Many times, a family-owned business is the result of one founder who has built the operation almost single-handedly. For all of the success that has been achieved, this often leads to a core vulnerability in the organization. A significant amount of the institutional knowledge resides with the founder or with the generation currently at the wheel. In this scenario, could the business survive in case of unexpected events?

This year, make it a point to preserve and protect the crucial institutional knowledge within your operation. All trade secrets, special processes, or whatever may be unique to your business needs to be captured in either document or video format so it doesn’t get lost when founding members move on.

One great way to make sure key processes survive generations is to make them part of the onboarding process when new employees join the company.

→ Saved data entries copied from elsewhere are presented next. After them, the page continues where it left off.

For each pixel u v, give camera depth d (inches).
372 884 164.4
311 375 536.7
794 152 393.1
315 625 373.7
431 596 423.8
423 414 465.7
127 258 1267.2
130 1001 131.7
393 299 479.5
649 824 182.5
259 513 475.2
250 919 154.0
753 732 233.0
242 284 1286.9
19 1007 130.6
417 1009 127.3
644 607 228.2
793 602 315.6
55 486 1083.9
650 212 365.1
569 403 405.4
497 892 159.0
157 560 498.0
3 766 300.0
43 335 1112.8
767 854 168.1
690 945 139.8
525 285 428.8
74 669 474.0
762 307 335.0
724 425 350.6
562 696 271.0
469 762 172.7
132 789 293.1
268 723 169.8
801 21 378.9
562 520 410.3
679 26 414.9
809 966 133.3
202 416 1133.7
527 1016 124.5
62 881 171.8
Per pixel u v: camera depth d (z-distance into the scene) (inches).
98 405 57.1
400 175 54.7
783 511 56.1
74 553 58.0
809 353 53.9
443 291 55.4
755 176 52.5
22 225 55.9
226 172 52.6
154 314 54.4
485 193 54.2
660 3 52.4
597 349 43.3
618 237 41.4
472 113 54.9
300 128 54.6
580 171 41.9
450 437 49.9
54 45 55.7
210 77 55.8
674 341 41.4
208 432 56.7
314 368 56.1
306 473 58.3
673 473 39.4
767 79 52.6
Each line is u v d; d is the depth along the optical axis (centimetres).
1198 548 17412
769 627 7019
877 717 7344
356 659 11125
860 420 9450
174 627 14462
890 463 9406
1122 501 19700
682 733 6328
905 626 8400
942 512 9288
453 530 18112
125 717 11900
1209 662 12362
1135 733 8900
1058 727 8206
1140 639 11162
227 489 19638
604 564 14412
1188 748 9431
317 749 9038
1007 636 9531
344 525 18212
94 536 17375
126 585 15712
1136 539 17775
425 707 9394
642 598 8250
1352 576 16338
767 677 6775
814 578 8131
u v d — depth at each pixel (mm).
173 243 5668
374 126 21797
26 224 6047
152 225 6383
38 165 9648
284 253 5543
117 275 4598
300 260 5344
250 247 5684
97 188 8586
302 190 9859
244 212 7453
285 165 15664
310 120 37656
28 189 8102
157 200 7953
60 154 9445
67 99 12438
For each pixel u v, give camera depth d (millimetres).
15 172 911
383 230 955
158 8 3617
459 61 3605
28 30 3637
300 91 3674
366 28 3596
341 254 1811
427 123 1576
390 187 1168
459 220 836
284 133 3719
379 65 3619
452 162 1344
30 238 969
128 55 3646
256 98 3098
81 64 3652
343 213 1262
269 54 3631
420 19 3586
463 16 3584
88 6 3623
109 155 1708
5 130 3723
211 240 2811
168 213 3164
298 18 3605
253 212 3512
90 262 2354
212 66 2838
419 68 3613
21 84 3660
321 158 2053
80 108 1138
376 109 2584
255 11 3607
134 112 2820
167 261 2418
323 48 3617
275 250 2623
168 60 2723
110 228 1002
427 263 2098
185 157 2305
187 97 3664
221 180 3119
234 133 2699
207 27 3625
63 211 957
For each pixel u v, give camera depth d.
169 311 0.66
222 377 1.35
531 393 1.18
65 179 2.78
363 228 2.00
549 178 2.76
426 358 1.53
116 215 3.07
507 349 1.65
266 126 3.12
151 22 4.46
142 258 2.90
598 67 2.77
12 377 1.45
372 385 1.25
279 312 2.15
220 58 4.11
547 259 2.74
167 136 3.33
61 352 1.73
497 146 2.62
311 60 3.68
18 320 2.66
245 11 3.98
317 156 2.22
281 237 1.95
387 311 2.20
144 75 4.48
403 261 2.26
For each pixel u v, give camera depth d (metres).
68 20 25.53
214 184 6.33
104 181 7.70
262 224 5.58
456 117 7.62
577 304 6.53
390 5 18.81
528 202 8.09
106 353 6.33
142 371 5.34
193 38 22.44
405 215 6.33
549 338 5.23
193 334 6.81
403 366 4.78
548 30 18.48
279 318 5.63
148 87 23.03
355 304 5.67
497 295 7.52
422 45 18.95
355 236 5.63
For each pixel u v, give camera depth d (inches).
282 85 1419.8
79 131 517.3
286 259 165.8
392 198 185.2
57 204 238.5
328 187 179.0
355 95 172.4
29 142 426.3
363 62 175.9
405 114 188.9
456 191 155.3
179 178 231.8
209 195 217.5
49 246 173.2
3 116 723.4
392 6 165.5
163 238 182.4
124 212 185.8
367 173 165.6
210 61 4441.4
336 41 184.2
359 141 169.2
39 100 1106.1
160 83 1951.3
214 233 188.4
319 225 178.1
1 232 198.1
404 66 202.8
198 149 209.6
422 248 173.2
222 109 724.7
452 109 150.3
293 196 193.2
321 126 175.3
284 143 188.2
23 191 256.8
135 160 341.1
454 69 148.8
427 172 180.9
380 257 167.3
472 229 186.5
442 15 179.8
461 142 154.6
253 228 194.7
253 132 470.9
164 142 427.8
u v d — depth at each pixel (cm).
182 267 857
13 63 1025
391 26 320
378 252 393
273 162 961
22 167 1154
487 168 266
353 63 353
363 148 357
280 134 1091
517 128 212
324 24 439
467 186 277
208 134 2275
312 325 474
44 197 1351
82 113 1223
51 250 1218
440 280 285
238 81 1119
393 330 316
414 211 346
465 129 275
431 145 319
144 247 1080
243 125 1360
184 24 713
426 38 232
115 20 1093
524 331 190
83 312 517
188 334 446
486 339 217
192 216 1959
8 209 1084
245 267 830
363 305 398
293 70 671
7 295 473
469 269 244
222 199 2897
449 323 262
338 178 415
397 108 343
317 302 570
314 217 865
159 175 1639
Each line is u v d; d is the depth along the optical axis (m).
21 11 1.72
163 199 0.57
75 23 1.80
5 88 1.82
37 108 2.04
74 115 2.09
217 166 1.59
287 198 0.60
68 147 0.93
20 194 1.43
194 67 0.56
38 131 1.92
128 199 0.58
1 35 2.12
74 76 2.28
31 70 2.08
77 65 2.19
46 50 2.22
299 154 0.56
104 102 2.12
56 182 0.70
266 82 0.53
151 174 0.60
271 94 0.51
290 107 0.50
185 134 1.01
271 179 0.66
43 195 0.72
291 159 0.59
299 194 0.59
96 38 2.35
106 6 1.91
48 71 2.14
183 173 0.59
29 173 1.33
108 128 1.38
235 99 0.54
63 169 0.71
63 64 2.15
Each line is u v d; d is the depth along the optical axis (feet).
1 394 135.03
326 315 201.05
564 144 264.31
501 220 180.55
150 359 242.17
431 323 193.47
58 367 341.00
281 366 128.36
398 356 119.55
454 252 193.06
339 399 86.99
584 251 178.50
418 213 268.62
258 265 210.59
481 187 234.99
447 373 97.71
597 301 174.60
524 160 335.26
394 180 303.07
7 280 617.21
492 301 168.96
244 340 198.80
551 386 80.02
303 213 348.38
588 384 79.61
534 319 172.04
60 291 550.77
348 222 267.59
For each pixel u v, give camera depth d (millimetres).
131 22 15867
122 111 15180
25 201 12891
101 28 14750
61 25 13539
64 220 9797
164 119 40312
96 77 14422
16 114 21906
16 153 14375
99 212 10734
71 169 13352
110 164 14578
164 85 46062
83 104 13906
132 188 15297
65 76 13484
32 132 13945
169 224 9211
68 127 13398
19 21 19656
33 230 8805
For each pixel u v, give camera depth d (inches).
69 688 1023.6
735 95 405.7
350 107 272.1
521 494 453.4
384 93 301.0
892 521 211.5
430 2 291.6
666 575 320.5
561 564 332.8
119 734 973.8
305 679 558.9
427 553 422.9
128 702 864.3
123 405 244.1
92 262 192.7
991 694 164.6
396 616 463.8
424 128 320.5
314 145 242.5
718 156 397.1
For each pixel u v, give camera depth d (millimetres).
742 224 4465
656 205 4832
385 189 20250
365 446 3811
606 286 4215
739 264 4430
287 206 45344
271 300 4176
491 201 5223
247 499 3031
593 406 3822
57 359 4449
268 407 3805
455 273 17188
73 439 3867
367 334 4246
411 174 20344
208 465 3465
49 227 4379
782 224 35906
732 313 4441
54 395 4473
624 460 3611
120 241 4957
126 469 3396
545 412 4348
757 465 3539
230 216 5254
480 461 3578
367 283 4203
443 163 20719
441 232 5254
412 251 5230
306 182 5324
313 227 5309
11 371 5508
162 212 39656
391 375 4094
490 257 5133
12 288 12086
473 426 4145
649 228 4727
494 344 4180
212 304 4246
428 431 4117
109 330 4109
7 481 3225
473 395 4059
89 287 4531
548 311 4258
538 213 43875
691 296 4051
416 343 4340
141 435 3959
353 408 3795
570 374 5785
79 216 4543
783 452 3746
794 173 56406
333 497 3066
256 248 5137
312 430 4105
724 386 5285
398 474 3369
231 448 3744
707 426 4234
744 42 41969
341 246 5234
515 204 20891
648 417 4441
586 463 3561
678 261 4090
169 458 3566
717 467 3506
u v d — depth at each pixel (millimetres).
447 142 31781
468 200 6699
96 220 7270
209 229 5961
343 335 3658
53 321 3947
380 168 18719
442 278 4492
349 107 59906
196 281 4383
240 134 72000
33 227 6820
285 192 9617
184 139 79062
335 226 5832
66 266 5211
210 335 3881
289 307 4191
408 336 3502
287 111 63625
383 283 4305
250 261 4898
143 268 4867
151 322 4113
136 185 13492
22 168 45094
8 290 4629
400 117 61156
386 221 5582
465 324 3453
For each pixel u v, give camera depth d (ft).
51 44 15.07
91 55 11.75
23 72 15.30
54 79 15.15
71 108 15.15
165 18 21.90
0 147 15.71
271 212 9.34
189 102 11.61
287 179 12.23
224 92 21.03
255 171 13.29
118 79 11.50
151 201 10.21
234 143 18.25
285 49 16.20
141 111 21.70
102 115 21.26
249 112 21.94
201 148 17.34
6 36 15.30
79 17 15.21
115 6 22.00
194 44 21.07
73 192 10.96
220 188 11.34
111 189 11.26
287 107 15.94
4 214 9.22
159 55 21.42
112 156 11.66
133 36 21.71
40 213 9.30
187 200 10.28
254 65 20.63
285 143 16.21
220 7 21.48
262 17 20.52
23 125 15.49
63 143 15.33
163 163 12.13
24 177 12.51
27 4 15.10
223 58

Resolution #10 – Grow Your Knowledge Outside Your Comfort Zone

In running or working in a family-owned business it is easy to become an expert in that industry. It doesn’t take long to feel like you have PhD level understanding of the intricacies of your given field.

The other side of that coin, of course, is that it is easy to have a fairly narrow or limited worldview. We often aren’t learning new things or expanding our horizons beyond what is relevant to the business.

So, this year be sure to broaden your knowledge beyond your field or industry. Expose yourself to works of art and literature. Take up that new hobby that you’ve been toying with in your mind for years.

By broadening your horizons, you’ll be a more well-rounded world citizen. And in turn, who knows what that could mean for your business?

There really is only one way to find out.